Steatotic Liver Disease (SLD)  

Steatotic liver disease is the overall term used to cover the different etiologies of steatosis. Steatotic liver or alcohol-related steatosis develops after 2 weeks in about 90% of individuals with an alcoholic intake of >60 g per day. Patients with SLD are usually asymptomatic. However, an enlarged liver may be present without jaundice or signs of advanced liver disease. SLD may be reversible following abstinence for 4 to 6 weeks, though a few may lead to progression to steatohepatitis or to fibrosis and cirrhosis.  

Alcoholic Hepatitis  

It is the recent onset of progressive jaundice (with or without signs of liver decompensation such as encephalopathy or ascites) that is often accompanied by fever, malaise, weight loss & malnutrition.   

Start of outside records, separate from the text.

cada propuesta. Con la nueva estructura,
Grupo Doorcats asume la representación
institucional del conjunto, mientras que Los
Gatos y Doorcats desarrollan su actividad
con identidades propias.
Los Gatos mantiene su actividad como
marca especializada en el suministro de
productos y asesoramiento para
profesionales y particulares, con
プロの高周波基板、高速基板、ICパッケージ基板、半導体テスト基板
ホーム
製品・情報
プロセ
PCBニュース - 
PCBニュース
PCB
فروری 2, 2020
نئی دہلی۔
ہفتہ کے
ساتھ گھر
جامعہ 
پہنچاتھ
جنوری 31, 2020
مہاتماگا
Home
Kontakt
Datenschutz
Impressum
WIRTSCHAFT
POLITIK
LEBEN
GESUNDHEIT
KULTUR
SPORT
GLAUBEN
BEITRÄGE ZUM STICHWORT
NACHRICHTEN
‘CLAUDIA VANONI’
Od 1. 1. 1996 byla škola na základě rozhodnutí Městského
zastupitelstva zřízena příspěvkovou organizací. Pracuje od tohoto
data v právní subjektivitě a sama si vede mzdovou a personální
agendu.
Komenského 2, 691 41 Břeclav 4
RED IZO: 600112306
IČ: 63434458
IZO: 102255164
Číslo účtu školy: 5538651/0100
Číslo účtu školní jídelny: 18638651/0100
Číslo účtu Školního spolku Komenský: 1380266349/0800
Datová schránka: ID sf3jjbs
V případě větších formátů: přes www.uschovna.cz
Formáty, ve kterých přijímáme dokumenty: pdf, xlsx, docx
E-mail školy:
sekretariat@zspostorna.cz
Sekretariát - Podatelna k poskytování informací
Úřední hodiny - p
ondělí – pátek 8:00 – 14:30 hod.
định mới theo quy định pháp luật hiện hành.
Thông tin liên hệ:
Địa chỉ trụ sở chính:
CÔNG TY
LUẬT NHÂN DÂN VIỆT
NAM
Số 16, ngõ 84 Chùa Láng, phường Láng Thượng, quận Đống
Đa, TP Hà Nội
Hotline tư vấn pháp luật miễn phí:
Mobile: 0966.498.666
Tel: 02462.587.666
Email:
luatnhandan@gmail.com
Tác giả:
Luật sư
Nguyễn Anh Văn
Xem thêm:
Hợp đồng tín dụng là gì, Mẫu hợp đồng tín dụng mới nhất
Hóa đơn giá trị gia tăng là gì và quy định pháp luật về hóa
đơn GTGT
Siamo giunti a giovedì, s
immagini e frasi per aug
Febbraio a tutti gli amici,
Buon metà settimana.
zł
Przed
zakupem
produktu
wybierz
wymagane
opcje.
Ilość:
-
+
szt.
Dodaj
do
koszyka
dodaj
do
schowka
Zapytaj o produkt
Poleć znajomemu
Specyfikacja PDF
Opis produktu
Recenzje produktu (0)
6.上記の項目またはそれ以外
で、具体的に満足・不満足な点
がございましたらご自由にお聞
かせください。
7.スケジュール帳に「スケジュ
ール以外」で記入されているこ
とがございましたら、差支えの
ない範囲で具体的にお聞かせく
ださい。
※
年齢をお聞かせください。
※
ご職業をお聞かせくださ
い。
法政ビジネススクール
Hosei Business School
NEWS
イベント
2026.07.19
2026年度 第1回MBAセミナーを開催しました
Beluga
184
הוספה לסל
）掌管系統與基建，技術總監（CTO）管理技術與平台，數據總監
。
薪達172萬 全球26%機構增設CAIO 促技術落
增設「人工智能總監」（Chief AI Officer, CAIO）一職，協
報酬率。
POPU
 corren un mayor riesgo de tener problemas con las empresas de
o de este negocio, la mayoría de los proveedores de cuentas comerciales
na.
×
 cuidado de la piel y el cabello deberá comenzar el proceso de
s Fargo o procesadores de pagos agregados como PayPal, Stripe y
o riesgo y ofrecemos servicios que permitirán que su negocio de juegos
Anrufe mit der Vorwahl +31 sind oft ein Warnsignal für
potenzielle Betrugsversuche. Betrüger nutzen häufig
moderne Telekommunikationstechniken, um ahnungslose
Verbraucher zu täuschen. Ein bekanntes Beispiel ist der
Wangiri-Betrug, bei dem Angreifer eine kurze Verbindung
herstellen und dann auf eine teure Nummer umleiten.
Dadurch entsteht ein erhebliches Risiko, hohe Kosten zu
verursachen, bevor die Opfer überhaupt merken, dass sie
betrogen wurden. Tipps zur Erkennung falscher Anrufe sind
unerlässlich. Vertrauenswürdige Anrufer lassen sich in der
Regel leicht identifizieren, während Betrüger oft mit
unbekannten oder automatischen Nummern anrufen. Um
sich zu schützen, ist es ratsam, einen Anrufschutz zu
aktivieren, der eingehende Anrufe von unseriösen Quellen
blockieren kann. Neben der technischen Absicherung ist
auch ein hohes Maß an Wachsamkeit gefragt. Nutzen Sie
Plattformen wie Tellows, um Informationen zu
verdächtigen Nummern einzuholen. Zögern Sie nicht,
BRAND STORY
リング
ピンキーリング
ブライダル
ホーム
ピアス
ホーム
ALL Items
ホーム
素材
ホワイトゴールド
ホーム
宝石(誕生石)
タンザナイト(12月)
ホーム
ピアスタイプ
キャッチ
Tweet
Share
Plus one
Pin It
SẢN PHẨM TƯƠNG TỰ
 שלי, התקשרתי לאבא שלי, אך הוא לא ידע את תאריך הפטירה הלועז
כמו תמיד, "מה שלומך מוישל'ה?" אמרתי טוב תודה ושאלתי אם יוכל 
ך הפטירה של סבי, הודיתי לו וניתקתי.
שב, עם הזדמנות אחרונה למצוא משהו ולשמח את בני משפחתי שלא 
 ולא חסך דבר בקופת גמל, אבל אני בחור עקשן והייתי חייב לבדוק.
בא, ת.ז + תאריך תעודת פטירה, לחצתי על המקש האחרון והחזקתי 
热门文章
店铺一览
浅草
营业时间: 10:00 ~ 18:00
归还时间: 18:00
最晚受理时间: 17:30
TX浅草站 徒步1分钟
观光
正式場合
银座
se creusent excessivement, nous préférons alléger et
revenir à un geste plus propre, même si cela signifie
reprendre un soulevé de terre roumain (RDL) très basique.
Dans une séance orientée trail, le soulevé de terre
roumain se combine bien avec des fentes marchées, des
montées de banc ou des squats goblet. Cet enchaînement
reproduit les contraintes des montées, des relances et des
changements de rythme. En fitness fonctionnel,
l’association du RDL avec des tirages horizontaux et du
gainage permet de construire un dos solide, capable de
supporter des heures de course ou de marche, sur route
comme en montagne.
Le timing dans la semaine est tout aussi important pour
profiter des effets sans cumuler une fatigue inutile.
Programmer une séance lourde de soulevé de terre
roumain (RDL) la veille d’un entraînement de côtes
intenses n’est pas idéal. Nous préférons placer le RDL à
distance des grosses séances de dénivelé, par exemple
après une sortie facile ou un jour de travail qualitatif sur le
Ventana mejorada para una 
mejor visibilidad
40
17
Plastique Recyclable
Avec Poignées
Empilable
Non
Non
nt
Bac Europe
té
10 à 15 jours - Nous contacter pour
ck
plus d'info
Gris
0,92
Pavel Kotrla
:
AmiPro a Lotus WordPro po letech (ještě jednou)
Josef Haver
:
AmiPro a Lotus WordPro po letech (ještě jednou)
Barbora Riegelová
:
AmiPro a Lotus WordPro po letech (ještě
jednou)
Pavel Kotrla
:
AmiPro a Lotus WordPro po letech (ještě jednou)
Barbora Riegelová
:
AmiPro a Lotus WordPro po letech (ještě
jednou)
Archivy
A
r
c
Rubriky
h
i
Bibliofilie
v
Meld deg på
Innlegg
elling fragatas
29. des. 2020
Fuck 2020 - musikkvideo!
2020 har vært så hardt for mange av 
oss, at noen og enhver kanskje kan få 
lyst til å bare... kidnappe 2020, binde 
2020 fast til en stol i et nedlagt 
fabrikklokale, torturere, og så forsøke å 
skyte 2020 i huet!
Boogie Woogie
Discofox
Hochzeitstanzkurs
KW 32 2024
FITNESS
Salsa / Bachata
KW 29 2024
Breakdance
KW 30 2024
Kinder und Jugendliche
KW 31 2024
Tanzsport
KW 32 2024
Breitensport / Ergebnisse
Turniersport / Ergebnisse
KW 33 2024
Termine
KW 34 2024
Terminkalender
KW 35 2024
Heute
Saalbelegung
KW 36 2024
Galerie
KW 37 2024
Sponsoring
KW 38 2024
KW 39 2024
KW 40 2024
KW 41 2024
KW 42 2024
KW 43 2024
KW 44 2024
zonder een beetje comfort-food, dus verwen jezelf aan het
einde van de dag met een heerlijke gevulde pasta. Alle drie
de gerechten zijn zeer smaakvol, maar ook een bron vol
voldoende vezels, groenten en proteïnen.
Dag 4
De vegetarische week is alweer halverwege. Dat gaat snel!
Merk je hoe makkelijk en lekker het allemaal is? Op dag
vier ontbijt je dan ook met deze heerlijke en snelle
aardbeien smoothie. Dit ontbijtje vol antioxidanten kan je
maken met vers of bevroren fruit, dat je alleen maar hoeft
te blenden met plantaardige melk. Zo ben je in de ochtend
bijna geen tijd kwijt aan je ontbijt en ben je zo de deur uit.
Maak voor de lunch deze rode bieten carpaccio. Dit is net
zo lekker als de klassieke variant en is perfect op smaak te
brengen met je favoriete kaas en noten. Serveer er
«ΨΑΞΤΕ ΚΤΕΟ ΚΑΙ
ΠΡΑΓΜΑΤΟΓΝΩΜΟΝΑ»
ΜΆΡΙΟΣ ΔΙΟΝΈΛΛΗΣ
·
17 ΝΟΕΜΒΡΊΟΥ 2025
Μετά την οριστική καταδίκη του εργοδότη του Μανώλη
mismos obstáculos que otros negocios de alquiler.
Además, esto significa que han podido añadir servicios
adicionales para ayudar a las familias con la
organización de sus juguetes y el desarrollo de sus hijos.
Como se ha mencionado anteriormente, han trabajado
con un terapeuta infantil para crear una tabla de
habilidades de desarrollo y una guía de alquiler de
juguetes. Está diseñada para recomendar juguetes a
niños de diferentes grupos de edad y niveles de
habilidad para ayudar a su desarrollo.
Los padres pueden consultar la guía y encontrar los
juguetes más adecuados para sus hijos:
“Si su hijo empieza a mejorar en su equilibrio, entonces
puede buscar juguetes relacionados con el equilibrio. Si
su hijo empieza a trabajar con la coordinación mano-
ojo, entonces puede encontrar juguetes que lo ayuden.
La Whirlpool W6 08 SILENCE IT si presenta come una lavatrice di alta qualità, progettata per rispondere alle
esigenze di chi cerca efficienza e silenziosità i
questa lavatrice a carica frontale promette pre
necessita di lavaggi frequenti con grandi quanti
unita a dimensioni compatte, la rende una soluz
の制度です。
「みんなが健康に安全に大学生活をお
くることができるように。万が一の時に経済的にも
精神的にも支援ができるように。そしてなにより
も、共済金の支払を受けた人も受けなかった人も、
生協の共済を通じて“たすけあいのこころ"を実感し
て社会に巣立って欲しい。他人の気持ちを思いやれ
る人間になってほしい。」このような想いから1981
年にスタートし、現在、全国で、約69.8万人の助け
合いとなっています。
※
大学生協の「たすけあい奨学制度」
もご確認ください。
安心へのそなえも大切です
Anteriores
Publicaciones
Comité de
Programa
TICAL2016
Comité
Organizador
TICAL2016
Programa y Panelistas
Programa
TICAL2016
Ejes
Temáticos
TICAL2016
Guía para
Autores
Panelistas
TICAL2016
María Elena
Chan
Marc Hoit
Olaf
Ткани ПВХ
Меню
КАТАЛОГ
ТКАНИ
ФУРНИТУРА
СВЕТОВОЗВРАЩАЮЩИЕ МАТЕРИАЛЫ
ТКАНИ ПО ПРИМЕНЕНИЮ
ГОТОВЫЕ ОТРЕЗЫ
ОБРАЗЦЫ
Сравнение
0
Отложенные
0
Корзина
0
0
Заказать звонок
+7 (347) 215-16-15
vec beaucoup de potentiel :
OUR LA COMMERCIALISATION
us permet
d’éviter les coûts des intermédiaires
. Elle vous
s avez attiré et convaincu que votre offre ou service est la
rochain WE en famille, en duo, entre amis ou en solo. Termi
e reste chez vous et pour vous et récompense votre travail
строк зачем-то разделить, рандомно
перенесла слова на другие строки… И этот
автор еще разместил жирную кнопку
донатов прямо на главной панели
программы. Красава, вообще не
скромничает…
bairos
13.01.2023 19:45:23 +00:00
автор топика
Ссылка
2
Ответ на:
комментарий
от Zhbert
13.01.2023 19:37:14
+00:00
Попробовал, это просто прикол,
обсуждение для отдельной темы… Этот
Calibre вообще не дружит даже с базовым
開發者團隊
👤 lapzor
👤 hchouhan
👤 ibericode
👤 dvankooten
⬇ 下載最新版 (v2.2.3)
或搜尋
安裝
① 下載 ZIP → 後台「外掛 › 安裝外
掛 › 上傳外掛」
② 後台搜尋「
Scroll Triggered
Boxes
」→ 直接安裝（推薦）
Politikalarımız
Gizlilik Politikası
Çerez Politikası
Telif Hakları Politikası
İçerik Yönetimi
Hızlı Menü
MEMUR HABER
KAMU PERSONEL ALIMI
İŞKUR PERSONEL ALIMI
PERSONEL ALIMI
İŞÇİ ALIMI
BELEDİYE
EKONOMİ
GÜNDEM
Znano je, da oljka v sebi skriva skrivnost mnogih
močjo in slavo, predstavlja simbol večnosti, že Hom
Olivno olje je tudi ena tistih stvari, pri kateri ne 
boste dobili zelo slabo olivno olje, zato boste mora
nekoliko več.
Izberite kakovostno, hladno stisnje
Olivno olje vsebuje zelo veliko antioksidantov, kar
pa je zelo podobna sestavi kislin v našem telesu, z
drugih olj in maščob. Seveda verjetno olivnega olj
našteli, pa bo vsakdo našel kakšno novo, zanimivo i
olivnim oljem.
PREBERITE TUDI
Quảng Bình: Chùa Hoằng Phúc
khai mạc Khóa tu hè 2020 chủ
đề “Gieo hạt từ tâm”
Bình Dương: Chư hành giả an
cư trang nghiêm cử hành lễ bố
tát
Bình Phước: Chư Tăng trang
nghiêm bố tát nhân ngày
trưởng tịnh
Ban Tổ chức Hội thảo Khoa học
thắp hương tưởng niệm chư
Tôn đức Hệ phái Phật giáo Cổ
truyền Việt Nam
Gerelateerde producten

Categories of alcoholic hepatitis include the following:

• Possible: Clinically diagnosed with potential confounding factors
• Probable: Clinically diagnosed but with no potential confounding factors
• Definite: Clinically diagnosed with features of alcoholic hepatitis (ie steatohepatitis) histologically confirmed

Cirrhosis  

Those with liver fibrosis and up to >75% of patients with steatohepatitis can progress to ALD cirrhosis. The risk of developing hepatocellular carcinoma is increased in patients with ALD cirrhosis.